- [Activity]: Could you give the number of lines in the entries below that contain the word "scale"? Only the number is wanted.

Records from a data collection
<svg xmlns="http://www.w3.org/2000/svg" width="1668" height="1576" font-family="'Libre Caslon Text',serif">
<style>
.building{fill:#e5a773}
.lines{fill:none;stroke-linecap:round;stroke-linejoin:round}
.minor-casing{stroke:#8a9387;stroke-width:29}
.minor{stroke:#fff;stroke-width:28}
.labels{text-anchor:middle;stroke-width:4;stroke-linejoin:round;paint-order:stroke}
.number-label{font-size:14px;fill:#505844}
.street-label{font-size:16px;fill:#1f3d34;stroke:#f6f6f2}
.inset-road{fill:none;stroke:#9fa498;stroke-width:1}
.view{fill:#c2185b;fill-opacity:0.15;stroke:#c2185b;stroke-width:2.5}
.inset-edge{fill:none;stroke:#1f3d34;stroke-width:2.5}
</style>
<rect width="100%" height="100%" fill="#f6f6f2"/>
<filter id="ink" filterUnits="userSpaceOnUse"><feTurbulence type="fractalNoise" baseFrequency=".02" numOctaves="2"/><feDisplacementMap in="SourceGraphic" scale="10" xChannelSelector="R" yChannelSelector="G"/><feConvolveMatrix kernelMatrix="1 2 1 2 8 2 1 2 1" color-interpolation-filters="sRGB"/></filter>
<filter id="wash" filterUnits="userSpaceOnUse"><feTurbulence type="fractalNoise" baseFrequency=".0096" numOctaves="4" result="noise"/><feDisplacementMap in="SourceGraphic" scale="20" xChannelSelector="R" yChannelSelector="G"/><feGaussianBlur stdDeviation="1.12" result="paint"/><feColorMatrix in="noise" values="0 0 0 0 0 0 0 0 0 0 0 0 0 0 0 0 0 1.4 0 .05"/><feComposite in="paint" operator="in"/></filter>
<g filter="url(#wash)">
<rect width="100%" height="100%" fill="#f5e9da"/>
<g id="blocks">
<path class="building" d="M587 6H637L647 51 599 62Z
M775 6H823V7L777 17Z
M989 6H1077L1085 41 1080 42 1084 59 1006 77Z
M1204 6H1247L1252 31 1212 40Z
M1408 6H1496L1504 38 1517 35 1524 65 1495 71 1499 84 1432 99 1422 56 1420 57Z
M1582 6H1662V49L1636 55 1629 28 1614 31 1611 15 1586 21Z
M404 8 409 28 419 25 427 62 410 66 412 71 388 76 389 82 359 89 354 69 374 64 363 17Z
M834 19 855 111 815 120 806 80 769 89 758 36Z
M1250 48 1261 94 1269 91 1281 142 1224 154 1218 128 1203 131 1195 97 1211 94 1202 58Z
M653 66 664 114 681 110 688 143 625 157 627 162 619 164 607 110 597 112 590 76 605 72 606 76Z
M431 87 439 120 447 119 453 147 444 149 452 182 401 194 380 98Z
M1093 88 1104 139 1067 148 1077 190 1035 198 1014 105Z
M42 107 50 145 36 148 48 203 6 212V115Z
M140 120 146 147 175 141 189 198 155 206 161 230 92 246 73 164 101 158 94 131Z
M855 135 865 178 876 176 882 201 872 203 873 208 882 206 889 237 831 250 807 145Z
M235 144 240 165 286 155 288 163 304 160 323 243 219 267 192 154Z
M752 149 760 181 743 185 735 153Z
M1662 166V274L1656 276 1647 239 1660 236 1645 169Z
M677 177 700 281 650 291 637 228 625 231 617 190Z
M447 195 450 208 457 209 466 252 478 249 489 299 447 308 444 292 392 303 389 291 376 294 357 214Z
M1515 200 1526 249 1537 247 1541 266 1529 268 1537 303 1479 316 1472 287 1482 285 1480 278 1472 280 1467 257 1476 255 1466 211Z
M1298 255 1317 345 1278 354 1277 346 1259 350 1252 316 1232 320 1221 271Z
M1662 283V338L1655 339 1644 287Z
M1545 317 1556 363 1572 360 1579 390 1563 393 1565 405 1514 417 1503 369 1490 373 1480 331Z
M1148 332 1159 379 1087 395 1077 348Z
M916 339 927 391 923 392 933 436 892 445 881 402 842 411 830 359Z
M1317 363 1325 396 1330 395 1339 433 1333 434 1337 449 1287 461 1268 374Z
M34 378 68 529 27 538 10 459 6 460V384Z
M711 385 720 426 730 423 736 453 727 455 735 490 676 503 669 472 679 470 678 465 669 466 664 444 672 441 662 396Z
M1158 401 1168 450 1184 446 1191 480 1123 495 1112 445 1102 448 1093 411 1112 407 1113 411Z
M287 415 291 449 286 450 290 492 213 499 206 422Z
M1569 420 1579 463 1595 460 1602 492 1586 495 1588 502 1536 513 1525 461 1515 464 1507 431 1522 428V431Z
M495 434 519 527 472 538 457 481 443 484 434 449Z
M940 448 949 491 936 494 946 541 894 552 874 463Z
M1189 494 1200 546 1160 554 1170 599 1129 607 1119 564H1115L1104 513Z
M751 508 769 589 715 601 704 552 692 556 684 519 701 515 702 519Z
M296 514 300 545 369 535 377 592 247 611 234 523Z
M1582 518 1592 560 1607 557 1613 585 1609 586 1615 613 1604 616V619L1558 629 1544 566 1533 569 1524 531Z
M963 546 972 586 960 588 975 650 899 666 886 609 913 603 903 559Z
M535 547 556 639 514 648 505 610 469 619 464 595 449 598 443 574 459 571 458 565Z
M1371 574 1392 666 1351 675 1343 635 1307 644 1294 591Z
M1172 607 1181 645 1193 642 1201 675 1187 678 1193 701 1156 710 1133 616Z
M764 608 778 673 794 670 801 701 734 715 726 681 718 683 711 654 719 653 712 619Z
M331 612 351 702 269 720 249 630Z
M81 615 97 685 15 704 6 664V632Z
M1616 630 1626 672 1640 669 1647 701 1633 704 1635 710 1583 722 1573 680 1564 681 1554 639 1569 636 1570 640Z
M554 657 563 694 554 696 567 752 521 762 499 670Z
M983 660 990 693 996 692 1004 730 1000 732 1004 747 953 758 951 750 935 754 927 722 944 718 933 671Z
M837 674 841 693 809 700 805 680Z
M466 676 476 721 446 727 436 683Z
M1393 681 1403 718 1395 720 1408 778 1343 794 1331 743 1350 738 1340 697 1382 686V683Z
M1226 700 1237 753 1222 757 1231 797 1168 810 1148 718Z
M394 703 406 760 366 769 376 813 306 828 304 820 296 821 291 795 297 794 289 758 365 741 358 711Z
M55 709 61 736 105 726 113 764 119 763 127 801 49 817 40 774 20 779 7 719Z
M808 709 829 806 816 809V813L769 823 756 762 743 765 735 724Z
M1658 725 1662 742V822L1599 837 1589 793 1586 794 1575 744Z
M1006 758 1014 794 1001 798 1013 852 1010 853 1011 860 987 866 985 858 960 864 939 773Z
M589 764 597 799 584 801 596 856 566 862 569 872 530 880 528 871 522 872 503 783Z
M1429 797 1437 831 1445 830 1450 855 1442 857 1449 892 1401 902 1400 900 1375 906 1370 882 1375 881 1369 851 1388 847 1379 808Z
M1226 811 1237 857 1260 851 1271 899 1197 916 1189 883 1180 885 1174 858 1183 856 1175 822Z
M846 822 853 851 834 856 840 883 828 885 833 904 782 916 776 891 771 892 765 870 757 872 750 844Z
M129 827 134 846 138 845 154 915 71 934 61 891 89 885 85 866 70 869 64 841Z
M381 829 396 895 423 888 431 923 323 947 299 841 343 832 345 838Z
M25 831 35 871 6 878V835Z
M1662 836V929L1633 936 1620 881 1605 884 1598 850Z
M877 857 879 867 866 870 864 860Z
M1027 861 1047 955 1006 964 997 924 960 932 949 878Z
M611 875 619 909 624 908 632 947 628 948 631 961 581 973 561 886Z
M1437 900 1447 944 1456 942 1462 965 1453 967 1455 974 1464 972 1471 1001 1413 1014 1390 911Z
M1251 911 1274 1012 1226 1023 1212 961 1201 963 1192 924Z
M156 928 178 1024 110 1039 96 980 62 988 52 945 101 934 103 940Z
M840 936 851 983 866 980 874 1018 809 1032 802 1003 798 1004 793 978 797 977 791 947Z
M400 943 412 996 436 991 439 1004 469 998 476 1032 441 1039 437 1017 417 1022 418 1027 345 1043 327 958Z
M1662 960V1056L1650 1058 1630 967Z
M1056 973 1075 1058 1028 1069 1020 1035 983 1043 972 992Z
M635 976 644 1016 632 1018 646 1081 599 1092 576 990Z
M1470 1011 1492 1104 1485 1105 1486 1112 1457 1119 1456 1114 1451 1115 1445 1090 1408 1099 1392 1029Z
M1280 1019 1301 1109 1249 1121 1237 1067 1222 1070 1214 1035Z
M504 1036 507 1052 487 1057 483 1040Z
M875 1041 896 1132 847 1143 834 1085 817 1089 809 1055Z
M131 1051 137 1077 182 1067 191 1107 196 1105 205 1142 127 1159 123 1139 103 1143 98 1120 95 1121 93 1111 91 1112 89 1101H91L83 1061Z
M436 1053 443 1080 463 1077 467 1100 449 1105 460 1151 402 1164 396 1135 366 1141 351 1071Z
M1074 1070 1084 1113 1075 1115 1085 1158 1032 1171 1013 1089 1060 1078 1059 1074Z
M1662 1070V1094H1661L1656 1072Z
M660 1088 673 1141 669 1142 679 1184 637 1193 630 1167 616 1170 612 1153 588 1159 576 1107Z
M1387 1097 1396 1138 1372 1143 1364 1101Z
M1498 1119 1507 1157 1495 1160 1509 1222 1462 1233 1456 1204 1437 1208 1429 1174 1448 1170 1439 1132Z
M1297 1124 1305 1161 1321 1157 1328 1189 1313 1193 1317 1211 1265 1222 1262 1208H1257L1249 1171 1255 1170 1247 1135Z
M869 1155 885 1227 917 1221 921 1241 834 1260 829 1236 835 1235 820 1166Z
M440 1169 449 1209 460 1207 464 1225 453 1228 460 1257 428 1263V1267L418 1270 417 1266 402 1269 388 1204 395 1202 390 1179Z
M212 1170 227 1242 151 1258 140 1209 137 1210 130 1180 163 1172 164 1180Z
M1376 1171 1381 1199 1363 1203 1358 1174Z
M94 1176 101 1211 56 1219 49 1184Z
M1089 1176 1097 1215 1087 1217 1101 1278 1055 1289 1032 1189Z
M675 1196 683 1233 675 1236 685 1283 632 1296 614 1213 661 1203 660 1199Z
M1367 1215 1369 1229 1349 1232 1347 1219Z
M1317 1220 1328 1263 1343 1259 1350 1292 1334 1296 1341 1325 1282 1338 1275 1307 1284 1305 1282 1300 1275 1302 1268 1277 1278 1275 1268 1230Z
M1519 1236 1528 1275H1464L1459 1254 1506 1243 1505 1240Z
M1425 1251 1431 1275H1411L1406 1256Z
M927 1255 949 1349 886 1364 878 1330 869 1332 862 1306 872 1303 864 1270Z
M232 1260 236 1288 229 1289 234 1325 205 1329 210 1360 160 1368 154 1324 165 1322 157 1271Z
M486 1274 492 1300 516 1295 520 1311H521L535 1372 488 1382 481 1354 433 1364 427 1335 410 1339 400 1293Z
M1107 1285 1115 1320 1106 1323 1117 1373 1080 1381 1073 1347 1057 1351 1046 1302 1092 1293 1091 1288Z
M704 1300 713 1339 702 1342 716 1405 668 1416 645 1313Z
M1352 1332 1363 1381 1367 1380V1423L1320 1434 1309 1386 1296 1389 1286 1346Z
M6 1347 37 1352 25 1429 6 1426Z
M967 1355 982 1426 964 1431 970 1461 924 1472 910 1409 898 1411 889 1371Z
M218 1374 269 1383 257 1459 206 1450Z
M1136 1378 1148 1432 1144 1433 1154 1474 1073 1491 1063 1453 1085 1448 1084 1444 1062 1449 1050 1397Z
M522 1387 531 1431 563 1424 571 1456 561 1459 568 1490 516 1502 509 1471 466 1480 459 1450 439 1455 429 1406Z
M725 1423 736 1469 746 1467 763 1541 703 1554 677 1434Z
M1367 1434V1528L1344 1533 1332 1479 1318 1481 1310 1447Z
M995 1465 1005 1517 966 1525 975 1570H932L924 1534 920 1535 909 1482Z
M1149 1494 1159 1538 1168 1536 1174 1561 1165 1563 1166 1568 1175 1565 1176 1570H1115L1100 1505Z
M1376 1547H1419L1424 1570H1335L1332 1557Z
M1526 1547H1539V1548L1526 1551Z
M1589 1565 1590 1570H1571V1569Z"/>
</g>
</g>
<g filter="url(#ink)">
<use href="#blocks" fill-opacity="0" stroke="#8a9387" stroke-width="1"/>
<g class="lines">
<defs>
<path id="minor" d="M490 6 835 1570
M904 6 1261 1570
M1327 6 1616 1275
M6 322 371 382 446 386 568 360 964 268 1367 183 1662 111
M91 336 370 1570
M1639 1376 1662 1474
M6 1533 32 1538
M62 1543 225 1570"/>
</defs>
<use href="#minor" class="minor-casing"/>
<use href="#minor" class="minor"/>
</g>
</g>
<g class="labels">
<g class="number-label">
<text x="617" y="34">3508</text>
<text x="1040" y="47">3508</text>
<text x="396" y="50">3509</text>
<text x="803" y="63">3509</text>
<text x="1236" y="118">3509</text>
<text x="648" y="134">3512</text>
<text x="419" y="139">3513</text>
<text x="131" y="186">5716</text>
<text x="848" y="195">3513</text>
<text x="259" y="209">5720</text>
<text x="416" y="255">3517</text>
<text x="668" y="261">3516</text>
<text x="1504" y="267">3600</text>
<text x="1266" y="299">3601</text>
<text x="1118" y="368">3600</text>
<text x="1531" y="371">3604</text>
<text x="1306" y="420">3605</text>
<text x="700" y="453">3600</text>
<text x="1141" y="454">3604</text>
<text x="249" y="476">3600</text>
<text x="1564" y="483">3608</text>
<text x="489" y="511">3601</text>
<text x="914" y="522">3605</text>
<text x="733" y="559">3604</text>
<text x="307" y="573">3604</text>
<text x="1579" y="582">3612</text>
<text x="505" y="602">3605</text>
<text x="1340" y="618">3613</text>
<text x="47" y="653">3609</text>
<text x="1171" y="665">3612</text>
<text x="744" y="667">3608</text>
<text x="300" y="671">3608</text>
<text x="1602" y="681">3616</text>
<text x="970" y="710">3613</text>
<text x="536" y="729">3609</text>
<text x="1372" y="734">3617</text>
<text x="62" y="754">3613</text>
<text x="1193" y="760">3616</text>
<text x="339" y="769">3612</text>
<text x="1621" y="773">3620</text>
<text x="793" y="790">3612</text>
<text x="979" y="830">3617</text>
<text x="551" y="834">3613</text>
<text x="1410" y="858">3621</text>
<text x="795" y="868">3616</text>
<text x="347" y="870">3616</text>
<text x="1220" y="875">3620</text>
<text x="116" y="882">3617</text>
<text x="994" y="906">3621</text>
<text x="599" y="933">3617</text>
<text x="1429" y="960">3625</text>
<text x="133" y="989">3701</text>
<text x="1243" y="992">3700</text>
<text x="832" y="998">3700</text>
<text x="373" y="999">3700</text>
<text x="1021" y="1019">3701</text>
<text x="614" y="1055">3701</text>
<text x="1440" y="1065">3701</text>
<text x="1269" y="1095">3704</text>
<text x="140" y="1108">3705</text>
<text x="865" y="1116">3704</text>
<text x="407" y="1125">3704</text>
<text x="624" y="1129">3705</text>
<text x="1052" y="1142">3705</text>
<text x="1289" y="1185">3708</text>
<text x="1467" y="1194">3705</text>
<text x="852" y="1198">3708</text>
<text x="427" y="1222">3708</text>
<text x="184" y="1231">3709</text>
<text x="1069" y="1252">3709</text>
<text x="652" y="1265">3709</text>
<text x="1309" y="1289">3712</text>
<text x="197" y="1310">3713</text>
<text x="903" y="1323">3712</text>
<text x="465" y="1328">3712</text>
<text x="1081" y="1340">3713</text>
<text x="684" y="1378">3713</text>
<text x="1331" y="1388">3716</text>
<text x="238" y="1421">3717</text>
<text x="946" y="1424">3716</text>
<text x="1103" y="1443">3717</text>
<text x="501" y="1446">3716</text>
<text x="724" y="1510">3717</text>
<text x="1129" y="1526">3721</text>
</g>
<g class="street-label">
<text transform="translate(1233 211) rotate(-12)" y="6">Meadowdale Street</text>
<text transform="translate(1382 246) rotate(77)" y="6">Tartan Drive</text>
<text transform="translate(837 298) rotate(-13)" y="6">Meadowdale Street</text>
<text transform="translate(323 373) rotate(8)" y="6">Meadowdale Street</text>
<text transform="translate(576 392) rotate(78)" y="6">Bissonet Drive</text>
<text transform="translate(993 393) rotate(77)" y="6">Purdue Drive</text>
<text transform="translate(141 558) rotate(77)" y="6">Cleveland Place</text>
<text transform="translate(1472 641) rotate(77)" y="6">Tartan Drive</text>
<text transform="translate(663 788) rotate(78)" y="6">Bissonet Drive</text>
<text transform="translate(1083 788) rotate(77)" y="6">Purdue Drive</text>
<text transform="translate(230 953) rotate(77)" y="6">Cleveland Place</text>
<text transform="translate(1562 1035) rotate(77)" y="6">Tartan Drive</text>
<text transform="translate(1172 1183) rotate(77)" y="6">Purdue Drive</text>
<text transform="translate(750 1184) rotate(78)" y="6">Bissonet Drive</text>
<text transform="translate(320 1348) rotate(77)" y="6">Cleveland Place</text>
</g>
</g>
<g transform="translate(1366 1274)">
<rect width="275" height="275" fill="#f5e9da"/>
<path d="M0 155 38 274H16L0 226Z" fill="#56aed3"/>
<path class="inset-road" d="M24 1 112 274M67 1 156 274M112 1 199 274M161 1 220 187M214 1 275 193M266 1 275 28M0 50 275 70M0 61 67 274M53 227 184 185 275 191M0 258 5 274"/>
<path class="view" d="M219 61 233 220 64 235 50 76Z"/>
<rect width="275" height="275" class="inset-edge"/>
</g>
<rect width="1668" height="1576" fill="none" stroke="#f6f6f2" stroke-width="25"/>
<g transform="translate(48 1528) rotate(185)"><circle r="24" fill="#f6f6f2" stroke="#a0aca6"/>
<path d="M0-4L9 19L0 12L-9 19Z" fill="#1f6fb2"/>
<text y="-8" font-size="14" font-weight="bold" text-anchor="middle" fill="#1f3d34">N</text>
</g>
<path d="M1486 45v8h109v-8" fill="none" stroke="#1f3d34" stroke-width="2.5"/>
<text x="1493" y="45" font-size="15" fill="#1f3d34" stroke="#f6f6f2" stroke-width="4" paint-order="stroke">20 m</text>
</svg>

- [Solution to this task]: 2